**Requirement:** Copy the material below word for word, from its very beginning through the line containing "Where is the data nearest to the value 13?".

**Information given:**
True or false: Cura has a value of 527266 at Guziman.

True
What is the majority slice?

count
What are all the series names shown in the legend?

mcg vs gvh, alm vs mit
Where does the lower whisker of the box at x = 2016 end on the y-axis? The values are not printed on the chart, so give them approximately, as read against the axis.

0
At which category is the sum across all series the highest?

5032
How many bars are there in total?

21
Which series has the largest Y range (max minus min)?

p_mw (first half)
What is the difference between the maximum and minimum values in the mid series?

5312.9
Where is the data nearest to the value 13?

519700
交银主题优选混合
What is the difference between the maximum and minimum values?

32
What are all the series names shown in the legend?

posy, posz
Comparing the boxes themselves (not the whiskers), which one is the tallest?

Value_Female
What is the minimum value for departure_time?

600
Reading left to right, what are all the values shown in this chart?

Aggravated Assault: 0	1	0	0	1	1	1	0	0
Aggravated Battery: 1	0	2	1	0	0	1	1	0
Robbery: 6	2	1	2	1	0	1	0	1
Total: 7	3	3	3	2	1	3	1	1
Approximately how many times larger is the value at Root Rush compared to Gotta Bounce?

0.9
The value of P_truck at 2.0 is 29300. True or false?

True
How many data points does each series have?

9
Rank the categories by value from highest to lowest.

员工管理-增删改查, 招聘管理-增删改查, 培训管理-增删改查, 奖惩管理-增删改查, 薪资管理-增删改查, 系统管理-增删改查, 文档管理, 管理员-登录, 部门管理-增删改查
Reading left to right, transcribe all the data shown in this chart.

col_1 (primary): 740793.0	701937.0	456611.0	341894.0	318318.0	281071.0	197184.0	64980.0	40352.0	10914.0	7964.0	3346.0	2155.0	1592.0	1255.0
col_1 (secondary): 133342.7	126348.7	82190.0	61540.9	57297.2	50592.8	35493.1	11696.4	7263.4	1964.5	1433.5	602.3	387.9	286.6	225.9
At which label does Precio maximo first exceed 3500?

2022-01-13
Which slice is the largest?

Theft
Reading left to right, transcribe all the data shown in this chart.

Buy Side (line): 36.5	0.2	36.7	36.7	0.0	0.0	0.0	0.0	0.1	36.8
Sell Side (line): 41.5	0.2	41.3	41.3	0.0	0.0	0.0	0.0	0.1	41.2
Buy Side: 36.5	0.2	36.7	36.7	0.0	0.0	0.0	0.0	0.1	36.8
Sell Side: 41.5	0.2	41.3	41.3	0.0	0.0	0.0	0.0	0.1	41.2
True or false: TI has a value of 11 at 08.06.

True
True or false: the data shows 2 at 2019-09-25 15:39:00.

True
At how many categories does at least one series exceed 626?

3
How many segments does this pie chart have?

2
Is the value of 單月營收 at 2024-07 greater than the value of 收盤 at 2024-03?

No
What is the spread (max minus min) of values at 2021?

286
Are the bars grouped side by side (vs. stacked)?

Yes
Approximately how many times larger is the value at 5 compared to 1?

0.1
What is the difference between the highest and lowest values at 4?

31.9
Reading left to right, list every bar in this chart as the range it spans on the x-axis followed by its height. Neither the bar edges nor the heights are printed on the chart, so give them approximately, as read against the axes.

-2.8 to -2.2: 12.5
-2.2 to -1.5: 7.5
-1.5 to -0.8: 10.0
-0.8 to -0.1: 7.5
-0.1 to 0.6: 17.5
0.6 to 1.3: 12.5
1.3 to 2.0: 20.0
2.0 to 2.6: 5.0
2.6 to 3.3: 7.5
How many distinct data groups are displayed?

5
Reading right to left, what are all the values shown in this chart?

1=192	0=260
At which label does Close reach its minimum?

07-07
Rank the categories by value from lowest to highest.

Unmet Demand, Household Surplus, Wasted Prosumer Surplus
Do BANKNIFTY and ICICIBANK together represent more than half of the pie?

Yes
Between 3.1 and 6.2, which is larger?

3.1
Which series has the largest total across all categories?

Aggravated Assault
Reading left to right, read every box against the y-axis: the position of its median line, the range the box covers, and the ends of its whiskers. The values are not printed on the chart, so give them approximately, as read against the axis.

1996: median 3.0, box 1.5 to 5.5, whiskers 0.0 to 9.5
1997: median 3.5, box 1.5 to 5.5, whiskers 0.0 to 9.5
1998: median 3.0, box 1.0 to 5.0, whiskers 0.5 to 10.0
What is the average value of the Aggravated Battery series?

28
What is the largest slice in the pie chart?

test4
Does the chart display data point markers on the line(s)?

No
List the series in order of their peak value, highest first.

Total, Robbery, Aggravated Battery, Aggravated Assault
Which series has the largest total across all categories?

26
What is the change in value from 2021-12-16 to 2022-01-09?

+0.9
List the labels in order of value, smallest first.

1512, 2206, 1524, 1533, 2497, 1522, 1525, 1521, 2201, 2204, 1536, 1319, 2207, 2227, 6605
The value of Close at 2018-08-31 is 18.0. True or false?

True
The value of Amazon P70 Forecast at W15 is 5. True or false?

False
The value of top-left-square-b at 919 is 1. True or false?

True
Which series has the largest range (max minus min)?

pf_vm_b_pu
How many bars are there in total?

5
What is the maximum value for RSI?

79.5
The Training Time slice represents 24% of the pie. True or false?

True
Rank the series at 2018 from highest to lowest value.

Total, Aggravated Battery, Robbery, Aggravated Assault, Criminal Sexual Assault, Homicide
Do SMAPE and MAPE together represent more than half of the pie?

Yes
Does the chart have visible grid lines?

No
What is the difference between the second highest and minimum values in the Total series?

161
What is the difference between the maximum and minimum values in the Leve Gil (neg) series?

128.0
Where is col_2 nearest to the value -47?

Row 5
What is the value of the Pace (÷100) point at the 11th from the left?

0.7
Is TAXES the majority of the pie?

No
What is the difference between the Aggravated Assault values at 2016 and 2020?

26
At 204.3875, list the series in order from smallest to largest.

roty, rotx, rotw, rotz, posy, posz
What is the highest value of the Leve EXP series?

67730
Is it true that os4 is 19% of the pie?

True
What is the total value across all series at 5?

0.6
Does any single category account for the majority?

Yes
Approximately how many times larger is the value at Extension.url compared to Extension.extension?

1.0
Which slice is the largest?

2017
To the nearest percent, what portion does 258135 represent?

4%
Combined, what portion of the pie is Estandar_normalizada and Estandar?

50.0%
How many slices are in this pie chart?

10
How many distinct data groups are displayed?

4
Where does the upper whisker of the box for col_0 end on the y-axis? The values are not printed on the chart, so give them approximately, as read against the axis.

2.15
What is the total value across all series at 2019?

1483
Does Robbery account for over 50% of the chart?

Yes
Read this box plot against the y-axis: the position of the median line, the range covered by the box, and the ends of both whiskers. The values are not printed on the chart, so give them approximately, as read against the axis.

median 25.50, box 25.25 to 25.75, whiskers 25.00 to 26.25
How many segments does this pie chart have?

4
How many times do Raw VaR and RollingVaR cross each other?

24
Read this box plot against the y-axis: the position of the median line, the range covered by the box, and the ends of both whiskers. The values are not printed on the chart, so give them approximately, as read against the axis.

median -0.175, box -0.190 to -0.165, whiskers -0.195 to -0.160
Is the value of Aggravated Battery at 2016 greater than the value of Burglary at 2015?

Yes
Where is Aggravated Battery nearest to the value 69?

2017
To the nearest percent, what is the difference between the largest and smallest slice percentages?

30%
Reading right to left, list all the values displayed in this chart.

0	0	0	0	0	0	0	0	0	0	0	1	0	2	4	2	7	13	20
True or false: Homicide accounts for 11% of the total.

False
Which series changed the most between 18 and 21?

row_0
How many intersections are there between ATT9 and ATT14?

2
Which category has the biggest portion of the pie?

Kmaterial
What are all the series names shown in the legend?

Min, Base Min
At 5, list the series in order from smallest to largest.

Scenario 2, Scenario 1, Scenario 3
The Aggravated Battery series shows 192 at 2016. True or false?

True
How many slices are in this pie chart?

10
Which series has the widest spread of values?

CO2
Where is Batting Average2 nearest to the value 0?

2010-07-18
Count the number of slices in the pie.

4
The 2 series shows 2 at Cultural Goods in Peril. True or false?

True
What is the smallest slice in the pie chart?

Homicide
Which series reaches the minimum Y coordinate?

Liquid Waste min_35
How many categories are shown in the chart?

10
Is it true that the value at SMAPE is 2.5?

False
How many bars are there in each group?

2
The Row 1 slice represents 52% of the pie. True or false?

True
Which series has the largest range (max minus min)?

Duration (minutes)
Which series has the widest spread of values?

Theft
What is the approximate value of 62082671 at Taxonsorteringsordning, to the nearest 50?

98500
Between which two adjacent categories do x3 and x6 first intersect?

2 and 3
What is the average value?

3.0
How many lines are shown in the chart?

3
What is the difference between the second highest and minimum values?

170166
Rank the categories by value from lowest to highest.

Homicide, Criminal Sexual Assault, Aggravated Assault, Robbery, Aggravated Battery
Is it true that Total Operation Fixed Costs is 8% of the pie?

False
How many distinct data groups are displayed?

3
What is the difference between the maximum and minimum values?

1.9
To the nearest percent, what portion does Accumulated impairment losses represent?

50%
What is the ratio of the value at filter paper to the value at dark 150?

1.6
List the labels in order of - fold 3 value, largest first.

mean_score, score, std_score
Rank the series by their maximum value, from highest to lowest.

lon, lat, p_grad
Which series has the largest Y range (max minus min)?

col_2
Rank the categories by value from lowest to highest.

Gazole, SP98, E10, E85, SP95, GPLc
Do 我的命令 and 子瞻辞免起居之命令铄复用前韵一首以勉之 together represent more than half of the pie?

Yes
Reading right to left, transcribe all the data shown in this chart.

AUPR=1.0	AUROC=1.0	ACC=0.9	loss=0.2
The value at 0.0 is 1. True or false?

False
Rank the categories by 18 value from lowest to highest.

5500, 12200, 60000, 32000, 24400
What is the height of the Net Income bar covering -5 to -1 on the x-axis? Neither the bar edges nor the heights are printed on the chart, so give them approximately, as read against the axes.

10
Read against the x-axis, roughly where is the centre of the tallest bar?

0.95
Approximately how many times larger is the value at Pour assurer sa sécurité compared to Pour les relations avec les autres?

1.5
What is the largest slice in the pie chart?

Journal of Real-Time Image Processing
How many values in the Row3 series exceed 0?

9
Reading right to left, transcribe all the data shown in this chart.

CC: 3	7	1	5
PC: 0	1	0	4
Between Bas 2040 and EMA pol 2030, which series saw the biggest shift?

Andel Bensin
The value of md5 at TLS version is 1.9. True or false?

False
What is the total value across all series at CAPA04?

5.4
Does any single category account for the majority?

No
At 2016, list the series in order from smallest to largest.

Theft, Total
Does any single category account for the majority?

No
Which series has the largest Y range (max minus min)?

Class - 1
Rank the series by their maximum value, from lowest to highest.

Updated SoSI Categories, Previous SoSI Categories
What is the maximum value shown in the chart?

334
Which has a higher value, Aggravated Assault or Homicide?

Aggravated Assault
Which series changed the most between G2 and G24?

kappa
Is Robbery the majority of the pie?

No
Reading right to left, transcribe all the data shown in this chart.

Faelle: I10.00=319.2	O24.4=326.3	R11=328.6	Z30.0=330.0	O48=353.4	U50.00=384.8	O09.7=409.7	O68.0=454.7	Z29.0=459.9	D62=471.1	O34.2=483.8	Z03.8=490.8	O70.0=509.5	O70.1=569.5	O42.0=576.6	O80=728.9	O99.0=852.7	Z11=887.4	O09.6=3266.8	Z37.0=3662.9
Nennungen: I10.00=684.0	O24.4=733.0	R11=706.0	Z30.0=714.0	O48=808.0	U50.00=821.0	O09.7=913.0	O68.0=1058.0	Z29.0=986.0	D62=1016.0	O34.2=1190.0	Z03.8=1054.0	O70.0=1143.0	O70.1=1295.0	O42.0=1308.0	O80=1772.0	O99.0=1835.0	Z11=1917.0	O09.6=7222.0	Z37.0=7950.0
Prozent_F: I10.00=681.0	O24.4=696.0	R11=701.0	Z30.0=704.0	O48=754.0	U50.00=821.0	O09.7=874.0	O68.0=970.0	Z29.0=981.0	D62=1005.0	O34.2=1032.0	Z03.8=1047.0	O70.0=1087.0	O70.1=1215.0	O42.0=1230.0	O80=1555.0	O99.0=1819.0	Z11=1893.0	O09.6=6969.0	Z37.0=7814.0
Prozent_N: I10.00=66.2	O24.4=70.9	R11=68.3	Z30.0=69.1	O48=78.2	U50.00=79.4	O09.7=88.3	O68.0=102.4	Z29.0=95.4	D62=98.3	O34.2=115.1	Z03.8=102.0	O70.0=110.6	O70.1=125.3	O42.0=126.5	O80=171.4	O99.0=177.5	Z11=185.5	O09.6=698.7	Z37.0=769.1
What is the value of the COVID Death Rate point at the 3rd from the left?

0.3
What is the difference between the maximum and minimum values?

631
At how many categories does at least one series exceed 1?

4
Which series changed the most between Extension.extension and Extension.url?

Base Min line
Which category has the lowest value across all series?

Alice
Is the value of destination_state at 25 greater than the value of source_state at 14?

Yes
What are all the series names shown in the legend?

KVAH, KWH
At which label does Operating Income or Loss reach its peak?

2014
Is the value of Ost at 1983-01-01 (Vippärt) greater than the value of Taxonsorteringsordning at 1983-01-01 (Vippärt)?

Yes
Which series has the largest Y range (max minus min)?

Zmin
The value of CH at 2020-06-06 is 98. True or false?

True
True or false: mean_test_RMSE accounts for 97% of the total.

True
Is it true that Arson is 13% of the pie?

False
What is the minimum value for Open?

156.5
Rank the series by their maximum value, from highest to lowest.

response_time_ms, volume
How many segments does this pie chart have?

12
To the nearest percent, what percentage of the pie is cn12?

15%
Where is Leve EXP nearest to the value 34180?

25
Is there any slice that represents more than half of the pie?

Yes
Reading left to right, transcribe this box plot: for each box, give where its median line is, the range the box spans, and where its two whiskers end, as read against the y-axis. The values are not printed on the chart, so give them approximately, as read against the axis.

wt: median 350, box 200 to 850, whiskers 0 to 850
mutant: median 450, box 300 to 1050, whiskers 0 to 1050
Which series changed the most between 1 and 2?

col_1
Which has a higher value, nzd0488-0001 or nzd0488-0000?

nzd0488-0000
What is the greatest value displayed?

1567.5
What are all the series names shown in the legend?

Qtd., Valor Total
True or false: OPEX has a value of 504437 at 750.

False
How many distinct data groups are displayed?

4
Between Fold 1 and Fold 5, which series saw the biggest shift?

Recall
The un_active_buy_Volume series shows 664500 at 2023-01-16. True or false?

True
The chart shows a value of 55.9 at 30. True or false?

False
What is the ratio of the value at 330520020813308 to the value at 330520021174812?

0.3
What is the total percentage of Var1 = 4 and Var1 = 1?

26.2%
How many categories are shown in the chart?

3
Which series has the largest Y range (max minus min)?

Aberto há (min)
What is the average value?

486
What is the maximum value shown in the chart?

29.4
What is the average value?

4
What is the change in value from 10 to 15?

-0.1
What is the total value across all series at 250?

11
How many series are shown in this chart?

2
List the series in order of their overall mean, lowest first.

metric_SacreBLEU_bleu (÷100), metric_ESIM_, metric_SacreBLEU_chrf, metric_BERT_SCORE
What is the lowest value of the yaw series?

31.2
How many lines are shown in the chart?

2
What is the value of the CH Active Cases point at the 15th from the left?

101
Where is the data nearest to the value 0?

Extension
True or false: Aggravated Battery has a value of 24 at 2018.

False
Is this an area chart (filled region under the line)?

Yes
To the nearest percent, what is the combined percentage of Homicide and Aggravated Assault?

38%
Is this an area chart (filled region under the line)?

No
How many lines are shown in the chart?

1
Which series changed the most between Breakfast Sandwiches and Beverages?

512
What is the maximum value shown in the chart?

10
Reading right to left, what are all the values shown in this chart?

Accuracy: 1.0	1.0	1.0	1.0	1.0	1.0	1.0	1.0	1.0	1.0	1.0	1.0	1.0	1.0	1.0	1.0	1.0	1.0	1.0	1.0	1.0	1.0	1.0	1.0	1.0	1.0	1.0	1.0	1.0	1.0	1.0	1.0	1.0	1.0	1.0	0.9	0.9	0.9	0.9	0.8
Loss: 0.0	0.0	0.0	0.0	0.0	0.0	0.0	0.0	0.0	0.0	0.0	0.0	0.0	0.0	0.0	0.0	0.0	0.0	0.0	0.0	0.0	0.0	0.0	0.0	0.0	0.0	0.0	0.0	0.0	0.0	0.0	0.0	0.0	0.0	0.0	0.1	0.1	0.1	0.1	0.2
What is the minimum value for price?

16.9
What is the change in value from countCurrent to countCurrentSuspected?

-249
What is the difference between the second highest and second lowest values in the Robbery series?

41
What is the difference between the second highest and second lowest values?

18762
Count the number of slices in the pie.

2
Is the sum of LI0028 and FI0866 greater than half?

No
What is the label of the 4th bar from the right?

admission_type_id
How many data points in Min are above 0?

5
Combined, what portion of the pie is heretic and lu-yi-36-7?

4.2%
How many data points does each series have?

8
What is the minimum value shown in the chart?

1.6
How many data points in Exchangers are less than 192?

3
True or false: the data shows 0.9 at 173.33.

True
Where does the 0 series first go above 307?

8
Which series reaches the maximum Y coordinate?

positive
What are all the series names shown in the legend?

**Solution for this exercise:**
True or false: Cura has a value of 527266 at Guziman.

True
What is the majority slice?

count
What are all the series names shown in the legend?

mcg vs gvh, alm vs mit
Where does the lower whisker of the box at x = 2016 end on the y-axis? The values are not printed on the chart, so give them approximately, as read against the axis.

0
At which category is the sum across all series the highest?

5032
How many bars are there in total?

21
Which series has the largest Y range (max minus min)?

p_mw (first half)
What is the difference between the maximum and minimum values in the mid series?

5312.9
Where is the data nearest to the value 13?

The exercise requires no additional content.